Addiction, Babies, Two and a Half Men


Our local paper ran two stories this week that brought me up short.  On Tuesday there was a disturbing article about the three fold increase in drug dependent babies being born each year.  These babies are born needing methadone treatment in intensive care for weeks if not months to ease them off the drug addiction they are born with thanks to their low-life mothers who deliberately use drugs during pregnancy.  [And do not talk to me about addiction being an illness.  Diabetes is an illness; influenza is an illness; the common cold is an illness.  Drugs are something you choose to use, knowing you should not, knowing you have been told not to, knowing they are illegal.  Drinking, smoking and using drugs are all things a person makes a conscious decision to do and, indeed, go out of their way to do.  So, no sympathy here.]   Even if the sight of these innocent newborns taking their dose of methadone didn’t make you righteously indignant, the thought of the money being used to correct the grievous errors of their profligate mothers might. 

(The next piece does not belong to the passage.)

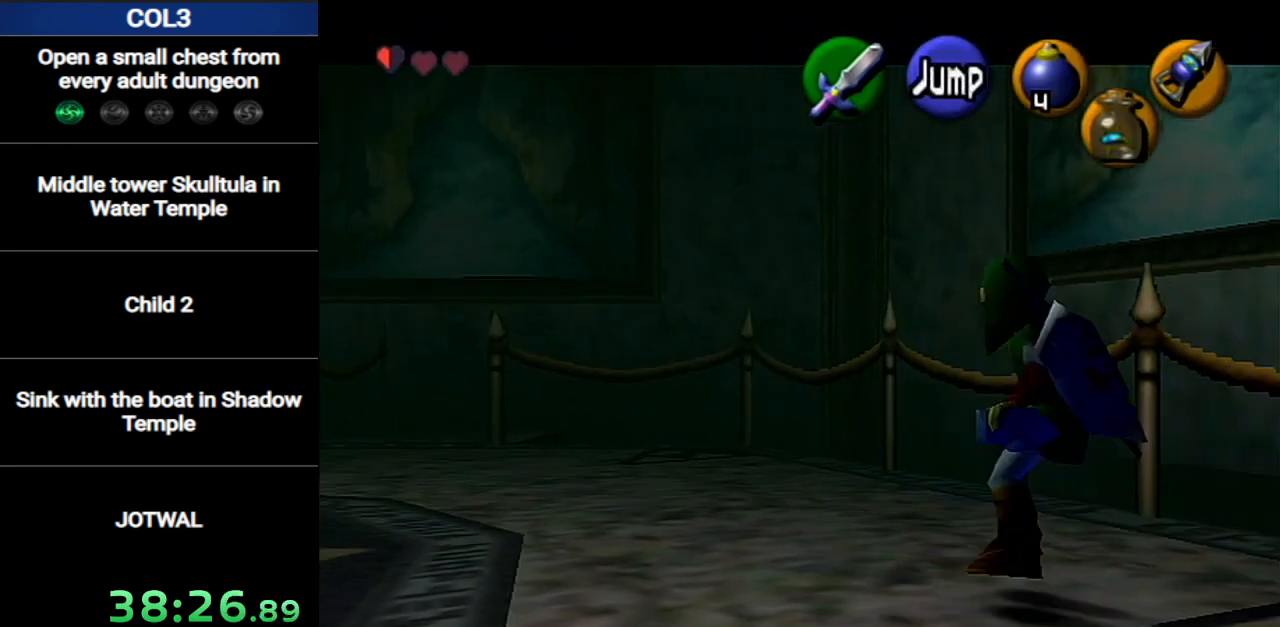
{"buttons": ["A", "L1"], "left_stick": "right", "right_stick": "center", "events": [[134, "A", "down"], [284, "A", "up"], [501, "A", "down"]]}
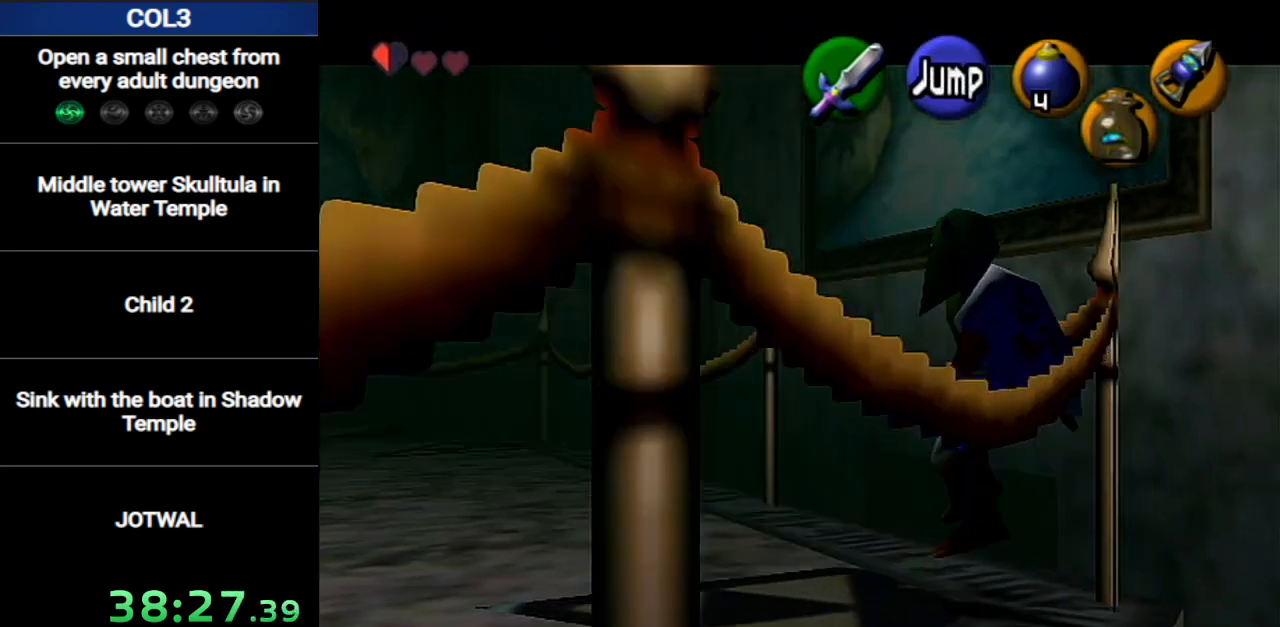
{"buttons": ["A", "L1"], "left_stick": "right", "right_stick": "center", "events": [[183, "A", "up"], [367, "A", "down"]]}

            One Wednesday, the same paper ran an article about the increase in the number of teens who report using pot as often as 20 times per month.  It seems that 1 in 10 teens feel the need to toke up almost every day.  This might explain some problems with grades, lack of book reading, and generally poor test scores. Marijuana is a gateway drug; no one begins using heroin or cocaine without starting with marijuana.   The same babies that are born with drug addictions are born to mothers who started out smoking pot, and probably in their teens.  We also know that the teenage brain, since it is still developing, is particularly prone to addictions of all kind.  That is why the stinking tobacco companies (and why are these leeches still getting agricultural subsidies????) market to young people.  Who takes up, “the habit” as a 40 year old? 



We have more pot smokers, more addicted babies, and no one worries about the relationship between these two facts.



            The most obvious link is the way the entertainment industry is working to legalize marijuana.  I used to like watching Two and a Half Men but I’ve given up on it in large part because I am disgusted by the weekly references to teen marijuana use.  It isn’t funny, it’s pathetic.  Without working too hard I can think of five other prime time television shows that use pot smoking as a constant joke line, treating it as a, “given” of modern life.  According to these script writers, the problem doesn’t seem to be wasting your time, life and health with the mental masturbation of drug use, the problem is that pot is illegal, therefore interfering with the instant gratification the characters are so richly entitled to. 



Just as the entertainment industry has decided it can manipulate the population into voting for the politicians of Hollywood’s choice, they also believe they can manipulate us into accepting any morality they advocate.  Maybe they can.  Personally, I have a prototype letter on my computer that I send to all of the advertisers of any television program I find offensive.  It simply states that, while the writers can produce any story line they like, I can decide which products I buy, and their product won’t be one of them because I am offended by the program they align themselves with.  I send it via e-mail or hard copy and it makes me feel better. 



Think through your choices, and keep the faith.

Comments

Anonymous said…
Having been intimately involved with two people with addictions, I became convinced that addiction is an illness. Fortunately, one person sought and received help and continues to thrive today, albeit without a "cure". The other person never admitted he/she needed help, hit rock-bottom, and died of related causes.
od Bob said…
Louise, I have to disagree with you that marijuana is a gateway drug. Most drug users have been drinking alcohol, smoked cigarettes, drank soda and were brought up on milk. So if we go back to gateway substances, we might say milk is the cause of drug abuse.
Personally I think legalizing pot has several benefits. One is the savings on interdiction which does not work. Second, taxing pot would raise lots of money. It can be more controlled the way alcohol is. Finally it cuts down on some of the gang violence associated with this drug.
Today a high school student can score pot in five minutes. With out the help of an adult alcohol is more difficult.
Just a realistic opinion from another conservative.